** CONSIGNES **
[a] Citez le texte sur l'arbre condamné de "Trop vieux, trop" à "sur mon bois.".
[b] Répondez à ces questions d'après le texte sur l'arbre condamné :
(i) Quel âge l'arbre dit-il avoir ?
(ii) Comment lui a-t-on annoncé sa condamnation ?
(iii) Qu'a écrasé l'un de ses congénères en s'évanouissant un beau soir ?
[c] Poursuivez le monologue de l'arbre condamné après sa dernière phrase.

** TEXTE SOURCE **
○ ○ ○

Trop vieux, trop laid, mal aligné… L’arbre est condamné, il doit partir.
Hein, quoi ? Non, mais ça ne va pas la tête ! Me dire ça, à moi ! Mais j’ai plus de cent ans, mon bon monsieur, et cette ville est aussi la mienne.
En plus, excusez-moi mais la manière de me l’annoncer est peu élégante. Une petite affiche placardée sur mon tronc et me voici désormais condamné à l’opprobre général. Vous savez pourtant bien comment les gens sont : ils me voient peut-être déjà mort et dès ce moment je deviens transparent et sans intérêt à leurs yeux. Si ça se trouve, peut-être que certains ont déjà pris une option sur mon bois.
Et puis que vont penser mes voisins, qui sont également mes meilleurs amis, arbres de leur état ?
Quoi ? Condamnés eux aussi ? Eh bien, vous n’y allez pas par le dos de la cuiller, dites-moi. C’est une punition collective, c’est ça ? Ou alors un règlement de comptes, parce que n’avez toujours pas digéré cette histoire où l’un de mes congénères s’est évanoui un beau soir, écrasant l’une de vos grosses boîtes de métal sur roues.

○ ○ ○

** DONNÉES BRUTES **
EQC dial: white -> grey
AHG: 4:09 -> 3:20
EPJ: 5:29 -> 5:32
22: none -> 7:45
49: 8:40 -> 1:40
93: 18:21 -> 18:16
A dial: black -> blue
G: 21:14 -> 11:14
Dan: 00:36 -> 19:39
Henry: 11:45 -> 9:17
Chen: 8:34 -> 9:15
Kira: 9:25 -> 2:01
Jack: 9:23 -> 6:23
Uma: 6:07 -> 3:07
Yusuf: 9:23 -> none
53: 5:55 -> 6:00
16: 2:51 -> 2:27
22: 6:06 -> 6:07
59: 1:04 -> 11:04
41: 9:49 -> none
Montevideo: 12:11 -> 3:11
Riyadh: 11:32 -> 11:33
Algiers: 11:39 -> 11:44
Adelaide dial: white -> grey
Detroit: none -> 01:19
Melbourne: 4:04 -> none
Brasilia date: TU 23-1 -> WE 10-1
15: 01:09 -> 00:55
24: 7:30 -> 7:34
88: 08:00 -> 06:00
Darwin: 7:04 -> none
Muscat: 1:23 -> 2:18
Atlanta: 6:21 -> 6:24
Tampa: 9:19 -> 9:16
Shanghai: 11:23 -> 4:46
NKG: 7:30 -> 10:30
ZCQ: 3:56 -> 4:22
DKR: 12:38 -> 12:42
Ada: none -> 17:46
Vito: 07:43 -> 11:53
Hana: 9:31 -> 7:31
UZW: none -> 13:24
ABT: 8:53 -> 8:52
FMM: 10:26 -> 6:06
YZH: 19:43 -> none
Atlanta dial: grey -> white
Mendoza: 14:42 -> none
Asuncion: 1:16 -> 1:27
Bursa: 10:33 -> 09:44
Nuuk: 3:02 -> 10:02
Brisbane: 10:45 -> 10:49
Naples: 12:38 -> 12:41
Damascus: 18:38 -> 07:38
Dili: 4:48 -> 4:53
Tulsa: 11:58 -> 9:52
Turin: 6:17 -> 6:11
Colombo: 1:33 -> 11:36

○ ○ ○

** RÉPONSES PAR CONSIGNE **
[a]
Trop vieux, trop laid, mal aligné… L’arbre est condamné, il doit partir.
Hein, quoi ? Non, mais ça ne va pas la tête ! Me dire ça, à moi ! Mais j’ai plus de cent ans, mon bon monsieur, et cette ville est aussi la mienne.
En plus, excusez-moi mais la manière de me l’annoncer est peu élégante. Une petite affiche placardée sur mon tronc et me voici désormais condamné à l’opprobre général. Vous savez pourtant bien comment les gens sont : ils me voient peut-être déjà mort et dès ce moment je deviens transparent et sans intérêt à leurs yeux. Si ça se trouve, peut-être que certains ont déjà pris une option sur mon bois.

[b]
(i) Plus de cent ans.
(ii) Par une petite affiche placardée sur son tronc.
(iii) L'une des grosses boîtes de métal sur roues.

[c]
Qu’ai-je fait de mal, je vous le demande. Ah, elle est belle votre démocratie, si le principal accusé n’a pas le droit de se défendre et d’exposer ses arguments ! Pire, je n’étais même pas au courant qu’un procès me concernant était en cours, sinon, vous pensez bien, je serais venu me défendre.
En plus, pardonnez-moi mais vos arguments me semblent bien légers. Même pour les arbres, le jeunisme sévit, si je comprends bien. Mais qu’y connaissent-ils, ces blancs-becs d’arbres par lesquels vous comptez me remplacer ? Que savent-ils de cette ville que j’ai vu passer d’une grosse bourgade – un chef-lieu de sous-préfecture, comme l’a dit un jour un de vos ministres – à cette métropole moderne au cœur de l’Europe ? Savent-ils comme moi bien traiter les oiseaux qui viennent faire leurs nids dans leurs branches ? Ah, j’en ai vu, moi, des dizaines de générations d’oiseaux, et si vous saviez comme ils m’ont toujours remercié pour l’accueil et la qualité du service, et m’ont recommandé à leurs condisciples à plumes. Vous savez, nous les arbres, nous n’avons pas attendu vos systèmes de recension où les visiteurs décernent des étoiles à leurs hôtes, nous l’avons déjà depuis la nuit des temps.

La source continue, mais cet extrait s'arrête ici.